- **Required work**:
Transcribe the records below in their entirety, and leave out each image.

- **Information shown**:
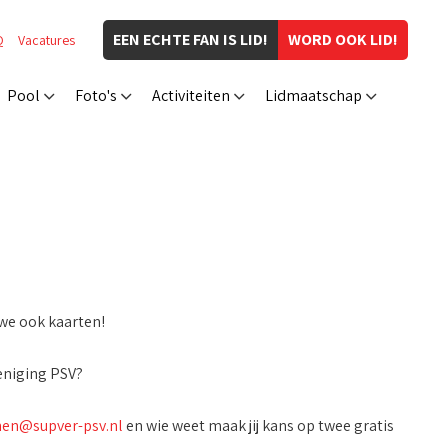
EEN ECHTE FAN IS LID!
WORD OOK LID!
Q
Vacatures
Pool
Foto's
Activiteiten
Lidmaatschap
 we ook kaarten!
reniging PSV?
en@supver-psv.nl
en wie weet maak jij kans op twee gratis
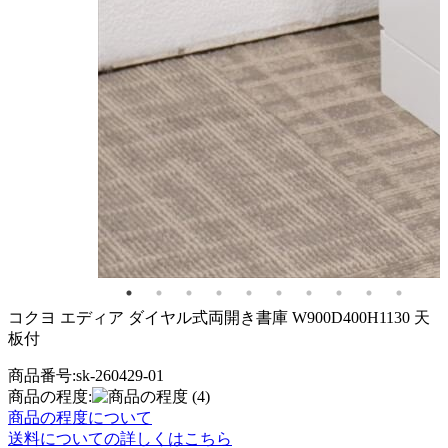
コクヨ エディア ダイヤル式両開き書庫 W900D400H1130 天
板付
商品番号:sk-260429-01
商品の程度:
(4)
商品の程度について
送料についての詳しくはこちら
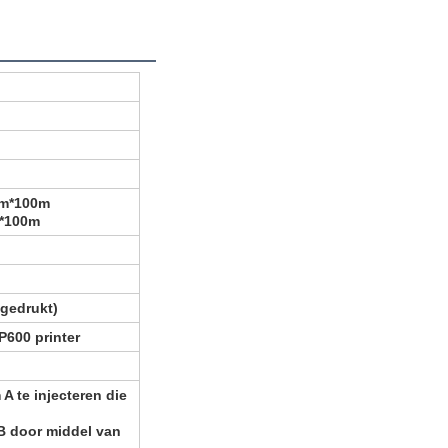
cm*100m
*100m
fgedrukt)
600 printer
 A te injecteren die
 B door middel van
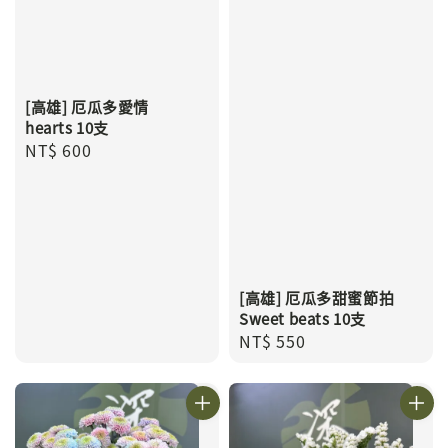
[高雄] 厄瓜多愛情
hearts 10支
Regular
NT$ 600
price
[高雄] 厄瓜多甜蜜節拍
Sweet beats 10支
Regular
NT$ 550
price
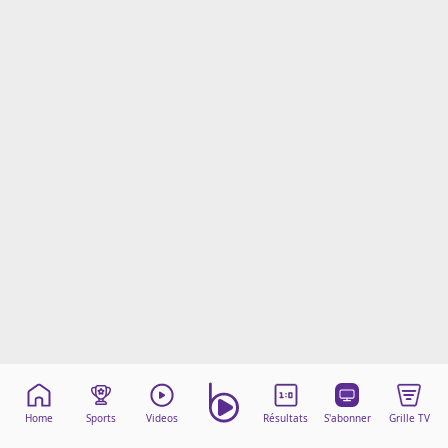
Mentions légales
Cookies
Protection des données
Paramétrer mon consentement
Home
Sports
Videos
Résultats
S'abonner
Grille TV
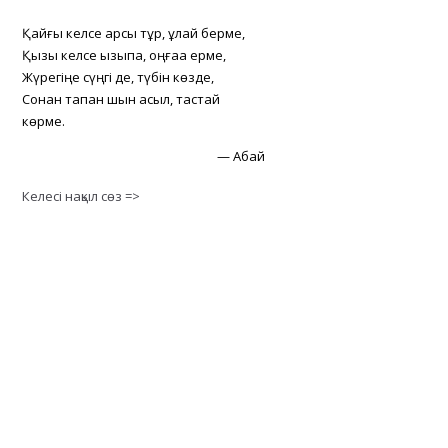
Қайғы келсе қарсы тұр, құлай берме,
Қызық келсе қызықпа, оңғаққа ерме,
Жүрегіңе сүңгі де, түбін көзде,
Сонан тапқан шын асыл, тастай
көрме.
—
Абай
Келесі нақыл сөз =>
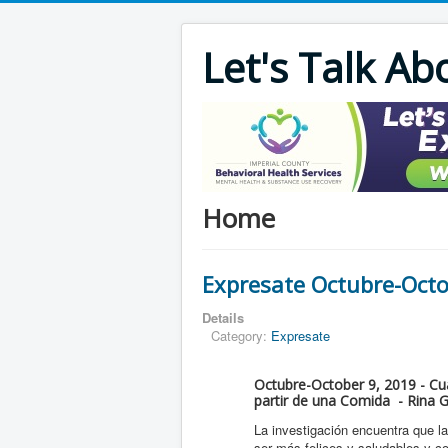
Let's Talk Ab
Home
Expresate Octubre-Oct
Details
Category:
Expresate
Octubre-October 9, 2019 - Cu
partir de una Comida - Rina 
La investigación encuentra que 
ser más felices y saludables y 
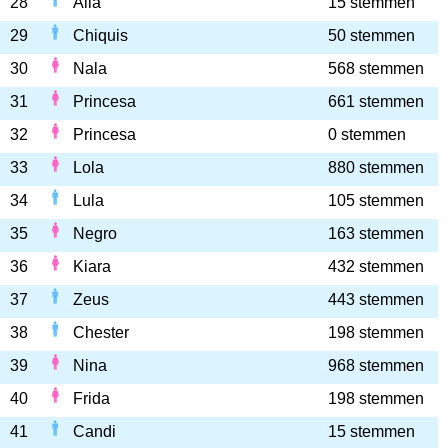
28
Alia
15 stemmen
29
Chiquis
50 stemmen
30
Nala
568 stemmen
31
Princesa
661 stemmen
32
Princesa
0 stemmen
33
Lola
880 stemmen
34
Lula
105 stemmen
35
Negro
163 stemmen
36
Kiara
432 stemmen
37
Zeus
443 stemmen
38
Chester
198 stemmen
39
Nina
968 stemmen
40
Frida
198 stemmen
41
Candi
15 stemmen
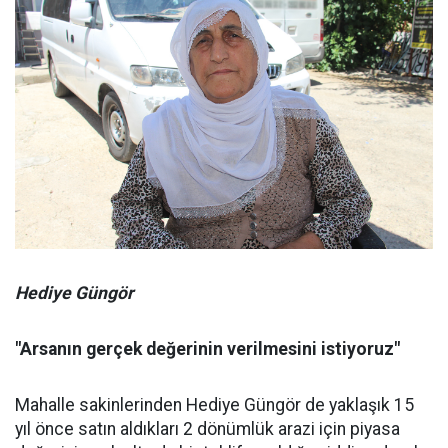
Hediye Güngör
"Arsanın gerçek değerinin verilmesini istiyoruz"
Mahalle sakinlerinden Hediye Güngör de yaklaşık 15
yıl önce satın aldıkları 2 dönümlük arazi için piyasa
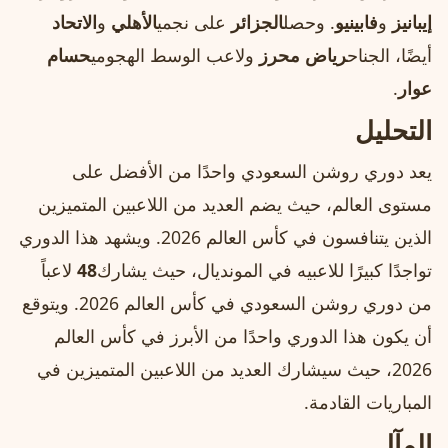
إيبانيز
و
فابينيو
. وحصل
الجزائر
على نجمي
الأهلي
و
الاتحاد
أيضًا، الجناح
رياض محرز
ولاعب الوسط الهجومي
حسام
عوار
.
التحليل
يعد دوري روشن السعودي واحدًا من الأفضل على
مستوى العالم، حيث يضم العديد من اللاعبين المتميزين
الذين يتنافسون في كأس العالم 2026. ويشهد هذا الدوري
تواجدًا كبيرًا للاعبيه في المونديال، حيث يشارك
48
لاعباً
من دوري روشن السعودي في كأس العالم 2026. ويتوقع
أن يكون هذا الدوري واحدًا من الأبرز في كأس العالم
2026، حيث سيشارك العديد من اللاعبين المتميزين في
المباريات القادمة.
المآل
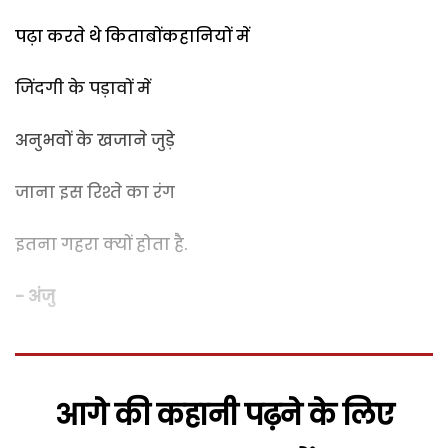
पढ़ा करते थे किताबोंकहानियों में
जिंदगी के पड़ावों में
अनुभवों के खजाने जुड़े
जाना इस रिश्ते का रंग
इतना गहरा क्यों होता है.
- अंजु
आगे की कहानी पढ़ने के लिए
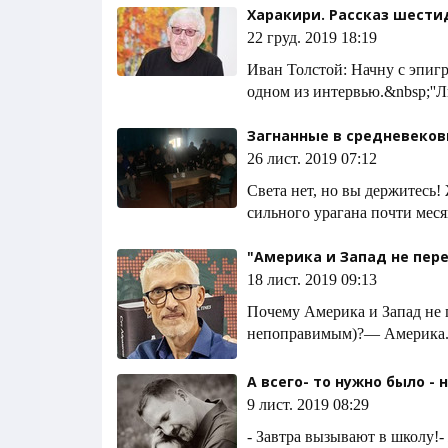
Харакири. Рассказ шести
22 груд. 2019 18:19
Иван Толстой: Начну с эпигр
одном из интервью.&nbsp;''
Загнанные в средневеков
26 лист. 2019 07:12
Света нет, но вы держитесь!
сильного урагана почти месяц
"Америка и Запад не пер
18 лист. 2019 09:13
Почему Америка и Запад не п
непоправимым)?— Америка.Ес
А всего- то нужно было - 
9 лист. 2019 08:29
- Завтра вызывают в школу!-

- **Response for this exercise**:
EEN ECHTE FAN IS LID!
WORD OOK LID!
Q
Vacatures
Pool
Foto's
Activiteiten
Lidmaatschap
 we ook kaarten!
reniging PSV?
en@supver-psv.nl
en wie weet maak jij kans op twee gratis
コクヨ エディア ダイヤル式両開き書庫 W900D400H1130 天
板付
商品番号:sk-260429-01
商品の程度:
(4)
商品の程度について
送料についての詳しくはこちら
cm*100m
*100m
fgedrukt)
600 printer
 A te injecteren die
 B door middel van
[高雄] 厄瓜多愛情
hearts 10支
Regular
NT$ 600
price
[高雄] 厄瓜多甜蜜節拍
Sweet beats 10支
Regular
NT$ 550
price
Mentions légales
Cookies
Protection des données
Paramétrer mon consentement
Home
Sports
Videos
Résultats
S'abonner
Grille TV
Қайғы келсе қарсы тұр, құлай берме,
Қызық келсе қызықпа, оңғаққа ерме,
Жүрегіңе сүңгі де, түбін көзде,
Сонан тапқан шын асыл, тастай
көрме.
—
Абай
Келесі нақыл сөз =>
Let's Talk Ab
Home
Expresate Octubre-Oct
Details
Category:
Expresate
Octubre-October 9, 2019 - Cu
partir de una Comida - Rina 
La investigación encuentra que 
ser más felices y saludables y 
28
Alia
15 stemmen
29
Chiquis
50 stemmen
30
Nala
568 stemmen
31
Princesa
661 stemmen
32
Princesa
0 stemmen
33
Lola
880 stemmen
34
Lula
105 stemmen
35
Negro
163 stemmen
36
Kiara
432 stemmen
37
Zeus
443 stemmen
38
Chester
198 stemmen
39
Nina
968 stemmen
40
Frida
198 stemmen
41
Candi
15 stemmen
Hediye Güngör
"Arsanın gerçek değerinin verilmesini istiyoruz"
Mahalle sakinlerinden Hediye Güngör de yaklaşık 15
yıl önce satın aldıkları 2 dönümlük arazi için piyasa
إيبانيز
و
فابينيو
. وحصل
الجزائر
على نجمي
الأهلي
و
الاتحاد
أيضًا، الجناح
رياض محرز
ولاعب الوسط الهجومي
حسام
عوار
.
التحليل
يعد دوري روشن السعودي واحدًا من الأفضل على
مستوى العالم، حيث يضم العديد من اللاعبين المتميزين
الذين يتنافسون في كأس العالم 2026. ويشهد هذا الدوري
تواجدًا كبيرًا للاعبيه في المونديال، حيث يشارك
48
لاعباً
من دوري روشن السعودي في كأس العالم 2026. ويتوقع
أن يكون هذا الدوري واحدًا من الأبرز في كأس العالم
2026، حيث سيشارك العديد من اللاعبين المتميزين في
المباريات القادمة.
المآل
पढ़ा करते थे किताबोंकहानियों में
जिंदगी के पड़ावों में
अनुभवों के खजाने जुड़े
जाना इस रिश्ते का रंग
इतना गहरा क्यों होता है.
- अंजु
आगे की कहानी पढ़ने के लिए
Харакири. Рассказ шести
22 груд. 2019 18:19
Иван Толстой: Начну с эпигр
одном из интервью.&nbsp;''
Загнанные в средневеков
26 лист. 2019 07:12
Света нет, но вы держитесь!
сильного урагана почти месяц
"Америка и Запад не пер
18 лист. 2019 09:13
Почему Америка и Запад не п
непоправимым)?— Америка.Ес
А всего- то нужно было - 
9 лист. 2019 08:29
- Завтра вызывают в школу!-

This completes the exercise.